PASSAGE TO READ:
BEGIN

I like it with Cabernet Sauvignon, Zinfandel or Amarone.


----------



## joeswine (Mar 10, 2011)

I LIKE THE SIMPLE ITALIAN DISHES MADE THIS ONE YESTERDAY,TOOK EXTRA VIRGIN OLIVE OIL,SWEET ONION SLICED THIN SAUTÉED TILL NOT QUIT DONE ADDED PEAS, SALT ,PEPPER AND GARLIC POWDER ,A LITTLE WHITE WINEAND WINE BUTTER ,COOK BOW TIE PASTA SEPARATELY NOT QUITE ALDON TA,DRAINED WELL TOSSED IN TO THE MIX COOK EVER SO LITTLE ADDED REGGIANO AND LUGATELL CHEESE,GLASS OF VALPOLICELLA SET .........................MMMMMMMMMMM


----------



## Rocky (Mar 10, 2011)

END

DATASET RECORDS:
BEGIN

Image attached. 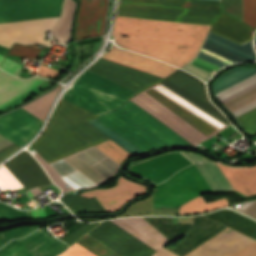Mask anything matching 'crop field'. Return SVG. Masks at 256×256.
Listing matches in <instances>:
<instances>
[{
  "mask_svg": "<svg viewBox=\"0 0 256 256\" xmlns=\"http://www.w3.org/2000/svg\"><path fill=\"white\" fill-rule=\"evenodd\" d=\"M211 26L117 17L115 41L128 50L183 66L196 57Z\"/></svg>",
  "mask_w": 256,
  "mask_h": 256,
  "instance_id": "obj_1",
  "label": "crop field"
},
{
  "mask_svg": "<svg viewBox=\"0 0 256 256\" xmlns=\"http://www.w3.org/2000/svg\"><path fill=\"white\" fill-rule=\"evenodd\" d=\"M85 73L137 90H144L163 78L99 58ZM83 73L63 99L102 115L140 92Z\"/></svg>",
  "mask_w": 256,
  "mask_h": 256,
  "instance_id": "obj_2",
  "label": "crop field"
},
{
  "mask_svg": "<svg viewBox=\"0 0 256 256\" xmlns=\"http://www.w3.org/2000/svg\"><path fill=\"white\" fill-rule=\"evenodd\" d=\"M194 164L213 190H236L244 196L256 194V166L227 167L191 152L177 151L158 155L142 163L134 164L129 172L149 179L156 185L166 181L179 170Z\"/></svg>",
  "mask_w": 256,
  "mask_h": 256,
  "instance_id": "obj_3",
  "label": "crop field"
},
{
  "mask_svg": "<svg viewBox=\"0 0 256 256\" xmlns=\"http://www.w3.org/2000/svg\"><path fill=\"white\" fill-rule=\"evenodd\" d=\"M97 116L61 99L45 131L31 146L50 163L107 140L86 122Z\"/></svg>",
  "mask_w": 256,
  "mask_h": 256,
  "instance_id": "obj_4",
  "label": "crop field"
},
{
  "mask_svg": "<svg viewBox=\"0 0 256 256\" xmlns=\"http://www.w3.org/2000/svg\"><path fill=\"white\" fill-rule=\"evenodd\" d=\"M64 0H0V24L61 13ZM58 15L0 25V45L10 48L14 42L42 43L52 47L45 39ZM60 17V16H59Z\"/></svg>",
  "mask_w": 256,
  "mask_h": 256,
  "instance_id": "obj_5",
  "label": "crop field"
},
{
  "mask_svg": "<svg viewBox=\"0 0 256 256\" xmlns=\"http://www.w3.org/2000/svg\"><path fill=\"white\" fill-rule=\"evenodd\" d=\"M97 119L145 152L165 146L191 145L129 100Z\"/></svg>",
  "mask_w": 256,
  "mask_h": 256,
  "instance_id": "obj_6",
  "label": "crop field"
},
{
  "mask_svg": "<svg viewBox=\"0 0 256 256\" xmlns=\"http://www.w3.org/2000/svg\"><path fill=\"white\" fill-rule=\"evenodd\" d=\"M222 3L203 0H119L117 16L213 25Z\"/></svg>",
  "mask_w": 256,
  "mask_h": 256,
  "instance_id": "obj_7",
  "label": "crop field"
},
{
  "mask_svg": "<svg viewBox=\"0 0 256 256\" xmlns=\"http://www.w3.org/2000/svg\"><path fill=\"white\" fill-rule=\"evenodd\" d=\"M153 88V87H152ZM151 89V88H150ZM154 89V88H153ZM156 90V89H154ZM154 90H149L140 96L132 99L131 101L137 103L142 108H144L146 111L151 113L153 116H155L157 119H159L161 122L166 124L168 127H170L172 130L177 132L179 135H181L183 138H185L187 141H189L191 144L196 143L203 138L209 136L214 131L216 134L220 131L206 123L205 121L201 120L170 98L166 97L159 91L162 96L167 98L169 101L177 105L179 108L184 110L186 113L194 117L196 120L207 126L209 129H207L205 126L200 124L198 121L193 119L191 116L186 114L184 111L179 109L177 106L169 102L167 99L162 97L160 94L155 92ZM211 136V135H210Z\"/></svg>",
  "mask_w": 256,
  "mask_h": 256,
  "instance_id": "obj_8",
  "label": "crop field"
},
{
  "mask_svg": "<svg viewBox=\"0 0 256 256\" xmlns=\"http://www.w3.org/2000/svg\"><path fill=\"white\" fill-rule=\"evenodd\" d=\"M255 60L252 41L239 45L209 32L197 57L181 68L207 81L218 69L227 64Z\"/></svg>",
  "mask_w": 256,
  "mask_h": 256,
  "instance_id": "obj_9",
  "label": "crop field"
},
{
  "mask_svg": "<svg viewBox=\"0 0 256 256\" xmlns=\"http://www.w3.org/2000/svg\"><path fill=\"white\" fill-rule=\"evenodd\" d=\"M218 96L234 112L256 103V71L237 69L217 83ZM244 127L256 131V104L236 113Z\"/></svg>",
  "mask_w": 256,
  "mask_h": 256,
  "instance_id": "obj_10",
  "label": "crop field"
},
{
  "mask_svg": "<svg viewBox=\"0 0 256 256\" xmlns=\"http://www.w3.org/2000/svg\"><path fill=\"white\" fill-rule=\"evenodd\" d=\"M51 165L70 189L95 185L118 167L94 147Z\"/></svg>",
  "mask_w": 256,
  "mask_h": 256,
  "instance_id": "obj_11",
  "label": "crop field"
},
{
  "mask_svg": "<svg viewBox=\"0 0 256 256\" xmlns=\"http://www.w3.org/2000/svg\"><path fill=\"white\" fill-rule=\"evenodd\" d=\"M88 235L120 256H151L156 252L110 221L102 222Z\"/></svg>",
  "mask_w": 256,
  "mask_h": 256,
  "instance_id": "obj_12",
  "label": "crop field"
},
{
  "mask_svg": "<svg viewBox=\"0 0 256 256\" xmlns=\"http://www.w3.org/2000/svg\"><path fill=\"white\" fill-rule=\"evenodd\" d=\"M58 241L45 229H40L28 237L7 243L0 249V256H57L68 248Z\"/></svg>",
  "mask_w": 256,
  "mask_h": 256,
  "instance_id": "obj_13",
  "label": "crop field"
},
{
  "mask_svg": "<svg viewBox=\"0 0 256 256\" xmlns=\"http://www.w3.org/2000/svg\"><path fill=\"white\" fill-rule=\"evenodd\" d=\"M160 83L186 97L226 124H230L223 114L209 102L205 84L200 79L179 69Z\"/></svg>",
  "mask_w": 256,
  "mask_h": 256,
  "instance_id": "obj_14",
  "label": "crop field"
},
{
  "mask_svg": "<svg viewBox=\"0 0 256 256\" xmlns=\"http://www.w3.org/2000/svg\"><path fill=\"white\" fill-rule=\"evenodd\" d=\"M193 219L195 224L180 225L178 231L169 237L173 241L186 234V236L176 247L170 248L180 256H185L196 247L226 228L203 216L195 217Z\"/></svg>",
  "mask_w": 256,
  "mask_h": 256,
  "instance_id": "obj_15",
  "label": "crop field"
},
{
  "mask_svg": "<svg viewBox=\"0 0 256 256\" xmlns=\"http://www.w3.org/2000/svg\"><path fill=\"white\" fill-rule=\"evenodd\" d=\"M42 123L20 108L0 117V134L21 146L35 135Z\"/></svg>",
  "mask_w": 256,
  "mask_h": 256,
  "instance_id": "obj_16",
  "label": "crop field"
},
{
  "mask_svg": "<svg viewBox=\"0 0 256 256\" xmlns=\"http://www.w3.org/2000/svg\"><path fill=\"white\" fill-rule=\"evenodd\" d=\"M108 0H81L74 40L103 35Z\"/></svg>",
  "mask_w": 256,
  "mask_h": 256,
  "instance_id": "obj_17",
  "label": "crop field"
},
{
  "mask_svg": "<svg viewBox=\"0 0 256 256\" xmlns=\"http://www.w3.org/2000/svg\"><path fill=\"white\" fill-rule=\"evenodd\" d=\"M147 187L124 179L120 176L118 184L109 189H94L81 193V196L96 197L100 204L108 211L119 209L127 200L146 193ZM148 191V190H147Z\"/></svg>",
  "mask_w": 256,
  "mask_h": 256,
  "instance_id": "obj_18",
  "label": "crop field"
},
{
  "mask_svg": "<svg viewBox=\"0 0 256 256\" xmlns=\"http://www.w3.org/2000/svg\"><path fill=\"white\" fill-rule=\"evenodd\" d=\"M112 222L156 250L157 252L152 256H177L162 247L170 241L142 217L124 218Z\"/></svg>",
  "mask_w": 256,
  "mask_h": 256,
  "instance_id": "obj_19",
  "label": "crop field"
},
{
  "mask_svg": "<svg viewBox=\"0 0 256 256\" xmlns=\"http://www.w3.org/2000/svg\"><path fill=\"white\" fill-rule=\"evenodd\" d=\"M4 165L20 180L27 190L52 184L40 164L27 151L19 153Z\"/></svg>",
  "mask_w": 256,
  "mask_h": 256,
  "instance_id": "obj_20",
  "label": "crop field"
},
{
  "mask_svg": "<svg viewBox=\"0 0 256 256\" xmlns=\"http://www.w3.org/2000/svg\"><path fill=\"white\" fill-rule=\"evenodd\" d=\"M102 58L133 67L160 77H167L171 73L177 70V68H174L170 65H167L163 62L153 60L149 57L129 52V51H123L115 46L106 53Z\"/></svg>",
  "mask_w": 256,
  "mask_h": 256,
  "instance_id": "obj_21",
  "label": "crop field"
},
{
  "mask_svg": "<svg viewBox=\"0 0 256 256\" xmlns=\"http://www.w3.org/2000/svg\"><path fill=\"white\" fill-rule=\"evenodd\" d=\"M253 242L234 231L219 234L188 256H229Z\"/></svg>",
  "mask_w": 256,
  "mask_h": 256,
  "instance_id": "obj_22",
  "label": "crop field"
},
{
  "mask_svg": "<svg viewBox=\"0 0 256 256\" xmlns=\"http://www.w3.org/2000/svg\"><path fill=\"white\" fill-rule=\"evenodd\" d=\"M45 80L46 79L40 77L21 80L0 70V108L9 104Z\"/></svg>",
  "mask_w": 256,
  "mask_h": 256,
  "instance_id": "obj_23",
  "label": "crop field"
},
{
  "mask_svg": "<svg viewBox=\"0 0 256 256\" xmlns=\"http://www.w3.org/2000/svg\"><path fill=\"white\" fill-rule=\"evenodd\" d=\"M211 32L222 35L239 44L252 40L254 33L252 28L225 13L214 23Z\"/></svg>",
  "mask_w": 256,
  "mask_h": 256,
  "instance_id": "obj_24",
  "label": "crop field"
},
{
  "mask_svg": "<svg viewBox=\"0 0 256 256\" xmlns=\"http://www.w3.org/2000/svg\"><path fill=\"white\" fill-rule=\"evenodd\" d=\"M206 216L256 240V223L241 215L225 209Z\"/></svg>",
  "mask_w": 256,
  "mask_h": 256,
  "instance_id": "obj_25",
  "label": "crop field"
},
{
  "mask_svg": "<svg viewBox=\"0 0 256 256\" xmlns=\"http://www.w3.org/2000/svg\"><path fill=\"white\" fill-rule=\"evenodd\" d=\"M153 87L159 90L160 92H162L163 94H165L166 96L170 97L171 99H173L174 101H176L177 103H179L180 105H182L183 107H185L186 109H188L189 111H191L192 113L200 117L201 119L205 120L206 122H208L209 124L217 128L218 130L221 131L227 127V125L224 124L222 121L215 118L214 116L204 111L203 109L199 108L198 106L194 105L189 100L185 99L184 97L172 91L171 89L165 87L164 85L158 83L153 85Z\"/></svg>",
  "mask_w": 256,
  "mask_h": 256,
  "instance_id": "obj_26",
  "label": "crop field"
},
{
  "mask_svg": "<svg viewBox=\"0 0 256 256\" xmlns=\"http://www.w3.org/2000/svg\"><path fill=\"white\" fill-rule=\"evenodd\" d=\"M224 12L242 21V0H222ZM243 22L252 28L256 26V0H243Z\"/></svg>",
  "mask_w": 256,
  "mask_h": 256,
  "instance_id": "obj_27",
  "label": "crop field"
},
{
  "mask_svg": "<svg viewBox=\"0 0 256 256\" xmlns=\"http://www.w3.org/2000/svg\"><path fill=\"white\" fill-rule=\"evenodd\" d=\"M77 3L73 0H66L63 15L53 28V36L59 43H67L71 38L72 22Z\"/></svg>",
  "mask_w": 256,
  "mask_h": 256,
  "instance_id": "obj_28",
  "label": "crop field"
},
{
  "mask_svg": "<svg viewBox=\"0 0 256 256\" xmlns=\"http://www.w3.org/2000/svg\"><path fill=\"white\" fill-rule=\"evenodd\" d=\"M227 205L225 198L205 203L201 195L178 207L179 215L204 213Z\"/></svg>",
  "mask_w": 256,
  "mask_h": 256,
  "instance_id": "obj_29",
  "label": "crop field"
},
{
  "mask_svg": "<svg viewBox=\"0 0 256 256\" xmlns=\"http://www.w3.org/2000/svg\"><path fill=\"white\" fill-rule=\"evenodd\" d=\"M61 87L47 93L46 95L30 102L26 106L22 107L40 120H44L46 117L54 99L56 98Z\"/></svg>",
  "mask_w": 256,
  "mask_h": 256,
  "instance_id": "obj_30",
  "label": "crop field"
},
{
  "mask_svg": "<svg viewBox=\"0 0 256 256\" xmlns=\"http://www.w3.org/2000/svg\"><path fill=\"white\" fill-rule=\"evenodd\" d=\"M64 204L68 205L74 211L80 212H104L101 206L94 199H87L80 196H67L60 198ZM67 206V207H68Z\"/></svg>",
  "mask_w": 256,
  "mask_h": 256,
  "instance_id": "obj_31",
  "label": "crop field"
},
{
  "mask_svg": "<svg viewBox=\"0 0 256 256\" xmlns=\"http://www.w3.org/2000/svg\"><path fill=\"white\" fill-rule=\"evenodd\" d=\"M91 125L96 127L98 130L106 134L108 137L113 139L115 142H117L119 145H121L123 148H125L127 151H129L133 155H138L140 153H144L142 150L128 142L126 139H124L121 135L116 133L115 131L109 129L108 127L104 126L102 123H100L96 118L88 121Z\"/></svg>",
  "mask_w": 256,
  "mask_h": 256,
  "instance_id": "obj_32",
  "label": "crop field"
},
{
  "mask_svg": "<svg viewBox=\"0 0 256 256\" xmlns=\"http://www.w3.org/2000/svg\"><path fill=\"white\" fill-rule=\"evenodd\" d=\"M95 146L120 165L124 159L133 156L111 139Z\"/></svg>",
  "mask_w": 256,
  "mask_h": 256,
  "instance_id": "obj_33",
  "label": "crop field"
},
{
  "mask_svg": "<svg viewBox=\"0 0 256 256\" xmlns=\"http://www.w3.org/2000/svg\"><path fill=\"white\" fill-rule=\"evenodd\" d=\"M167 238L176 232L179 224L172 225L171 217H143Z\"/></svg>",
  "mask_w": 256,
  "mask_h": 256,
  "instance_id": "obj_34",
  "label": "crop field"
},
{
  "mask_svg": "<svg viewBox=\"0 0 256 256\" xmlns=\"http://www.w3.org/2000/svg\"><path fill=\"white\" fill-rule=\"evenodd\" d=\"M0 219L3 220H21L32 219L31 211H20L0 202Z\"/></svg>",
  "mask_w": 256,
  "mask_h": 256,
  "instance_id": "obj_35",
  "label": "crop field"
},
{
  "mask_svg": "<svg viewBox=\"0 0 256 256\" xmlns=\"http://www.w3.org/2000/svg\"><path fill=\"white\" fill-rule=\"evenodd\" d=\"M77 243L85 247L86 249L90 250L97 256H118L100 243L96 242L89 236L85 235L81 240Z\"/></svg>",
  "mask_w": 256,
  "mask_h": 256,
  "instance_id": "obj_36",
  "label": "crop field"
},
{
  "mask_svg": "<svg viewBox=\"0 0 256 256\" xmlns=\"http://www.w3.org/2000/svg\"><path fill=\"white\" fill-rule=\"evenodd\" d=\"M23 187L18 180L3 165L0 167V189L2 191L10 189L11 191Z\"/></svg>",
  "mask_w": 256,
  "mask_h": 256,
  "instance_id": "obj_37",
  "label": "crop field"
},
{
  "mask_svg": "<svg viewBox=\"0 0 256 256\" xmlns=\"http://www.w3.org/2000/svg\"><path fill=\"white\" fill-rule=\"evenodd\" d=\"M41 51H42L41 48L25 46V45L14 43L8 55L25 56V57L36 60L37 56Z\"/></svg>",
  "mask_w": 256,
  "mask_h": 256,
  "instance_id": "obj_38",
  "label": "crop field"
},
{
  "mask_svg": "<svg viewBox=\"0 0 256 256\" xmlns=\"http://www.w3.org/2000/svg\"><path fill=\"white\" fill-rule=\"evenodd\" d=\"M42 226V225H40ZM40 226H33V227H25L19 228L15 230H11L8 232L0 233V247L7 243L12 238H21L33 232L34 230L38 229Z\"/></svg>",
  "mask_w": 256,
  "mask_h": 256,
  "instance_id": "obj_39",
  "label": "crop field"
},
{
  "mask_svg": "<svg viewBox=\"0 0 256 256\" xmlns=\"http://www.w3.org/2000/svg\"><path fill=\"white\" fill-rule=\"evenodd\" d=\"M100 222L98 223H92V224H84L78 229H76L74 232L71 234L65 236L61 240L68 243L70 246L76 242L78 239H80L84 234H86L88 231L92 230L96 226H98Z\"/></svg>",
  "mask_w": 256,
  "mask_h": 256,
  "instance_id": "obj_40",
  "label": "crop field"
},
{
  "mask_svg": "<svg viewBox=\"0 0 256 256\" xmlns=\"http://www.w3.org/2000/svg\"><path fill=\"white\" fill-rule=\"evenodd\" d=\"M35 157L38 159L41 165L48 172L50 178L55 182V184L59 186L62 189V191L68 190L67 187L64 185L63 181L56 174V172L50 167V165L39 154L35 155Z\"/></svg>",
  "mask_w": 256,
  "mask_h": 256,
  "instance_id": "obj_41",
  "label": "crop field"
},
{
  "mask_svg": "<svg viewBox=\"0 0 256 256\" xmlns=\"http://www.w3.org/2000/svg\"><path fill=\"white\" fill-rule=\"evenodd\" d=\"M59 256H95V255L76 243L70 249L63 252Z\"/></svg>",
  "mask_w": 256,
  "mask_h": 256,
  "instance_id": "obj_42",
  "label": "crop field"
},
{
  "mask_svg": "<svg viewBox=\"0 0 256 256\" xmlns=\"http://www.w3.org/2000/svg\"><path fill=\"white\" fill-rule=\"evenodd\" d=\"M1 68H3V69H5V70H7V71H9V72H11V73L16 75L17 72L22 68V65H20V64H18L16 62H13V61H11L10 59H8L6 57V59L4 60L3 64L1 65Z\"/></svg>",
  "mask_w": 256,
  "mask_h": 256,
  "instance_id": "obj_43",
  "label": "crop field"
},
{
  "mask_svg": "<svg viewBox=\"0 0 256 256\" xmlns=\"http://www.w3.org/2000/svg\"><path fill=\"white\" fill-rule=\"evenodd\" d=\"M59 73H60V71L53 70L43 64H41V66L38 70V75L53 78V79H56V77L59 75Z\"/></svg>",
  "mask_w": 256,
  "mask_h": 256,
  "instance_id": "obj_44",
  "label": "crop field"
},
{
  "mask_svg": "<svg viewBox=\"0 0 256 256\" xmlns=\"http://www.w3.org/2000/svg\"><path fill=\"white\" fill-rule=\"evenodd\" d=\"M235 208L256 217V201L248 202V203H241V204L236 205Z\"/></svg>",
  "mask_w": 256,
  "mask_h": 256,
  "instance_id": "obj_45",
  "label": "crop field"
},
{
  "mask_svg": "<svg viewBox=\"0 0 256 256\" xmlns=\"http://www.w3.org/2000/svg\"><path fill=\"white\" fill-rule=\"evenodd\" d=\"M232 256H256V241Z\"/></svg>",
  "mask_w": 256,
  "mask_h": 256,
  "instance_id": "obj_46",
  "label": "crop field"
},
{
  "mask_svg": "<svg viewBox=\"0 0 256 256\" xmlns=\"http://www.w3.org/2000/svg\"><path fill=\"white\" fill-rule=\"evenodd\" d=\"M19 148L20 147H18L16 145H12V146L0 151V161L3 160L5 157H7L8 155H10L11 153H13L14 151H16Z\"/></svg>",
  "mask_w": 256,
  "mask_h": 256,
  "instance_id": "obj_47",
  "label": "crop field"
},
{
  "mask_svg": "<svg viewBox=\"0 0 256 256\" xmlns=\"http://www.w3.org/2000/svg\"><path fill=\"white\" fill-rule=\"evenodd\" d=\"M156 214H177V208H155Z\"/></svg>",
  "mask_w": 256,
  "mask_h": 256,
  "instance_id": "obj_48",
  "label": "crop field"
},
{
  "mask_svg": "<svg viewBox=\"0 0 256 256\" xmlns=\"http://www.w3.org/2000/svg\"><path fill=\"white\" fill-rule=\"evenodd\" d=\"M11 144L13 143L0 135V150Z\"/></svg>",
  "mask_w": 256,
  "mask_h": 256,
  "instance_id": "obj_49",
  "label": "crop field"
},
{
  "mask_svg": "<svg viewBox=\"0 0 256 256\" xmlns=\"http://www.w3.org/2000/svg\"><path fill=\"white\" fill-rule=\"evenodd\" d=\"M7 52H8V49H6V48L0 46V54H2V55L5 56Z\"/></svg>",
  "mask_w": 256,
  "mask_h": 256,
  "instance_id": "obj_50",
  "label": "crop field"
},
{
  "mask_svg": "<svg viewBox=\"0 0 256 256\" xmlns=\"http://www.w3.org/2000/svg\"><path fill=\"white\" fill-rule=\"evenodd\" d=\"M2 59H3V56L0 55V62L2 61Z\"/></svg>",
  "mask_w": 256,
  "mask_h": 256,
  "instance_id": "obj_51",
  "label": "crop field"
},
{
  "mask_svg": "<svg viewBox=\"0 0 256 256\" xmlns=\"http://www.w3.org/2000/svg\"><path fill=\"white\" fill-rule=\"evenodd\" d=\"M216 1H221V0H216Z\"/></svg>",
  "mask_w": 256,
  "mask_h": 256,
  "instance_id": "obj_52",
  "label": "crop field"
}]
</instances>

END

GIVEN INSTRUCTION: Please name the wine joeswine says went with the pasta dish in the forum thread about wine and food.

RESULT BELOW: Valpolicella